◆ **Instruction**: Search the records that follow and extract every line containing the string "Website".

◇ ◇ ◇ ◇

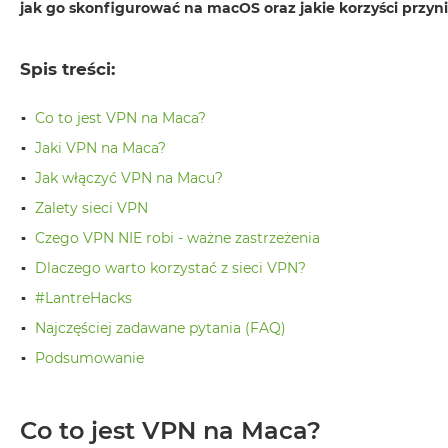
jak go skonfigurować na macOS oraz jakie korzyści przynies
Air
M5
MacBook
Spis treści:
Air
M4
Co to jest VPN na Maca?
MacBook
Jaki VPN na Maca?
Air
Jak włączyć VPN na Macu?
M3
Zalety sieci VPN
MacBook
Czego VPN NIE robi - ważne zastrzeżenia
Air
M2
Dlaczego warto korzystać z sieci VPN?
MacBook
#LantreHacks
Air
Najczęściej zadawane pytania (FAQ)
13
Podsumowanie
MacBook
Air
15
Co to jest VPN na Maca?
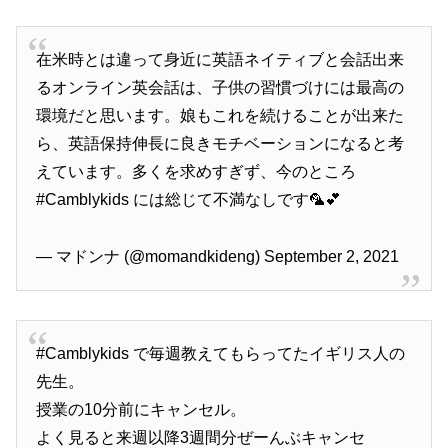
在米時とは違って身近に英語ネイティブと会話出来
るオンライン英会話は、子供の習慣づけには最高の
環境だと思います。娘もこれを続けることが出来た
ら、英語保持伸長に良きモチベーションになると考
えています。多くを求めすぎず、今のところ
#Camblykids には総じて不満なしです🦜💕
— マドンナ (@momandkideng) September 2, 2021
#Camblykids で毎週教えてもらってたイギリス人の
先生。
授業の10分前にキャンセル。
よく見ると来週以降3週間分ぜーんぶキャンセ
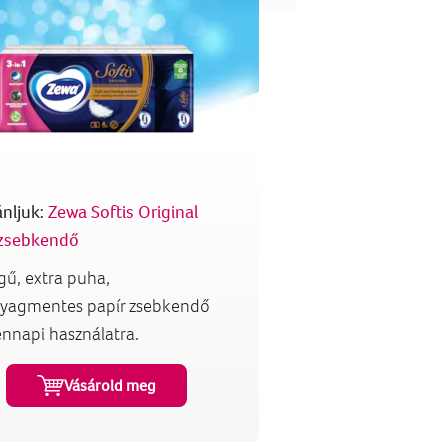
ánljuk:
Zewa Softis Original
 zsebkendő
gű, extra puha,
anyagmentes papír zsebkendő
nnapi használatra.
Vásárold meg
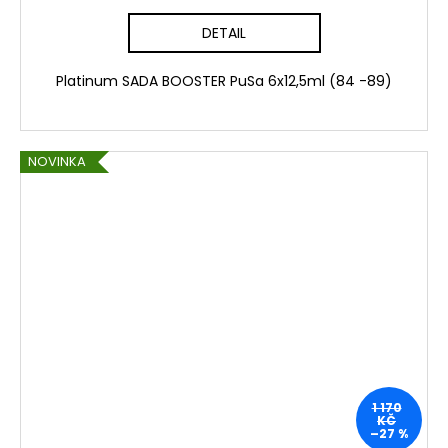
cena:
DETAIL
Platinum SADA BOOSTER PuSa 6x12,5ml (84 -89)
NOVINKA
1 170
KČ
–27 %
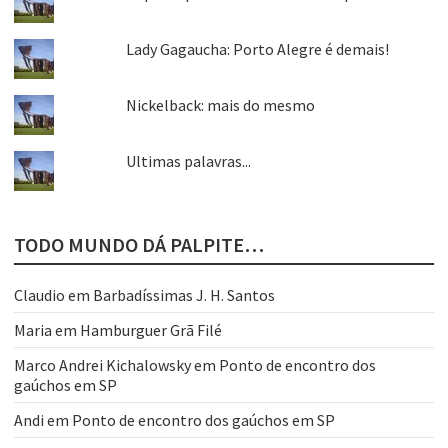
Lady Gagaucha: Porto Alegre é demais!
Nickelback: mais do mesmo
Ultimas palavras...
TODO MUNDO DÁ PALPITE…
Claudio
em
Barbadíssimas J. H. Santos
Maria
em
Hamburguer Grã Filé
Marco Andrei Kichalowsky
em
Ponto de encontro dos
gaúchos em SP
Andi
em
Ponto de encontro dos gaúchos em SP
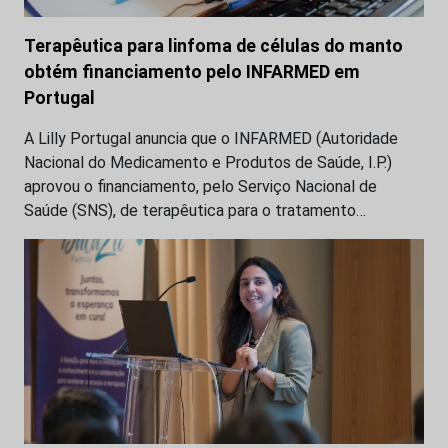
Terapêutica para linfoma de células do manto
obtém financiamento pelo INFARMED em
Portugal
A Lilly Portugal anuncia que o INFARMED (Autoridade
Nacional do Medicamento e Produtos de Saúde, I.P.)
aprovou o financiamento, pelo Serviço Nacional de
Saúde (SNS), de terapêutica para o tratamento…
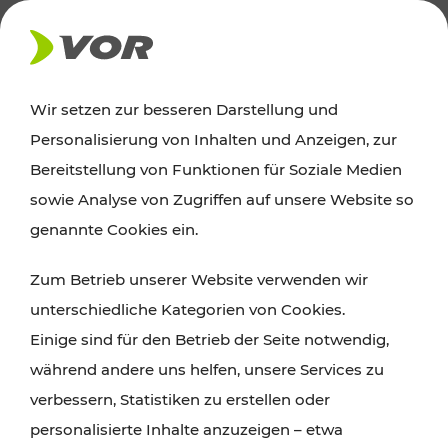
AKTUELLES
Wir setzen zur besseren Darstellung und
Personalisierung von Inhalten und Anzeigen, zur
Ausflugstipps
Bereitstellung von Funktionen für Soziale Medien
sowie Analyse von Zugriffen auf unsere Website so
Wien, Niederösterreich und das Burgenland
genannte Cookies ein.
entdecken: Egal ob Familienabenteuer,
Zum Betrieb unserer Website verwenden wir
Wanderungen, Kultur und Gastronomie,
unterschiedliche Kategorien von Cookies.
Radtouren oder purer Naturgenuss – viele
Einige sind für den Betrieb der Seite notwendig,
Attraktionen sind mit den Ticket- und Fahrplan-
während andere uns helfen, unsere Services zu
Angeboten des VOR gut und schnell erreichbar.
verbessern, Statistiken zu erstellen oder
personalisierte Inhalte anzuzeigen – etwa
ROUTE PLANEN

◇ ◇ ◇ ◇

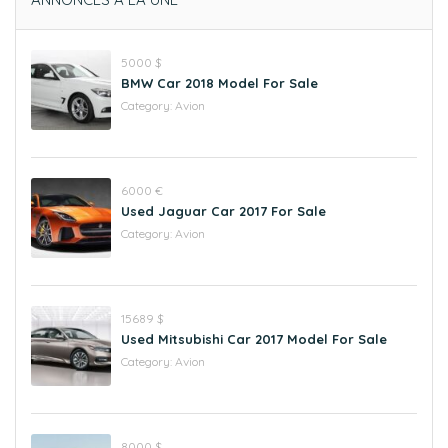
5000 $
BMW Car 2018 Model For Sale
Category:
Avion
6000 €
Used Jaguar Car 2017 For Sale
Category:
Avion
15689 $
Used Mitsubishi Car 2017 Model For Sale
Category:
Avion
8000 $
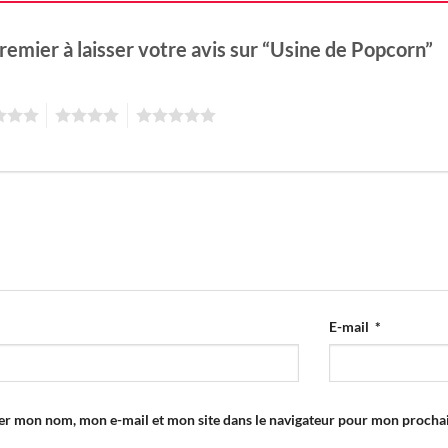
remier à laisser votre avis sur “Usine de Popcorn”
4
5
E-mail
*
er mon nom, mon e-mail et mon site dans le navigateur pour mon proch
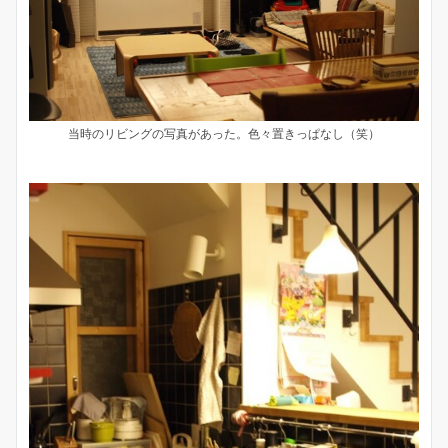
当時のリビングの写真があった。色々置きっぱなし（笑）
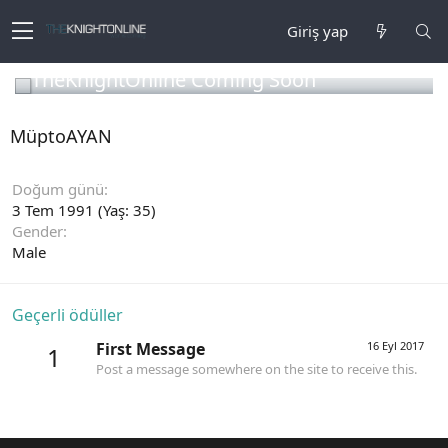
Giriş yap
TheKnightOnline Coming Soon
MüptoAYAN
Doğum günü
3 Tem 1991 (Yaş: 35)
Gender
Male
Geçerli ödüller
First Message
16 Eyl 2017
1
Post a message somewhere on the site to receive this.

◇ ◇ ◇ ◇

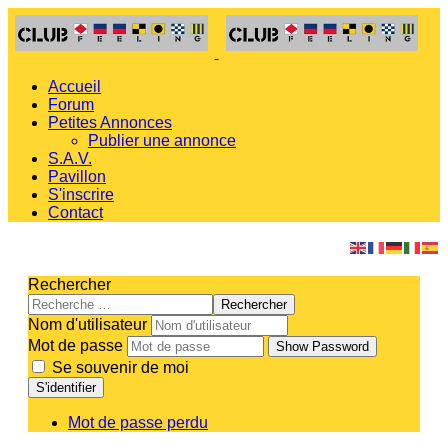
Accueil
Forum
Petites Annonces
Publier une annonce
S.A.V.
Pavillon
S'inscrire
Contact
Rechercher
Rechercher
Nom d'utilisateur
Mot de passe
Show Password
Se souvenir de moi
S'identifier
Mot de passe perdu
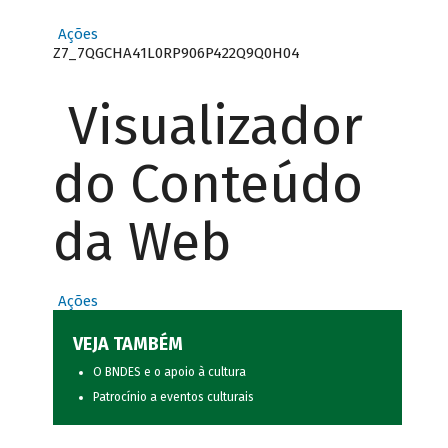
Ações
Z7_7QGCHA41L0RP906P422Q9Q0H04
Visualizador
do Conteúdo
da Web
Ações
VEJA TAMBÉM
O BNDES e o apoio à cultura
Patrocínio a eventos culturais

◇ ◇ ◇ ◇

◆ **Response**:
sowie Analyse von Zugriffen auf unsere Website so
Zum Betrieb unserer Website verwenden wir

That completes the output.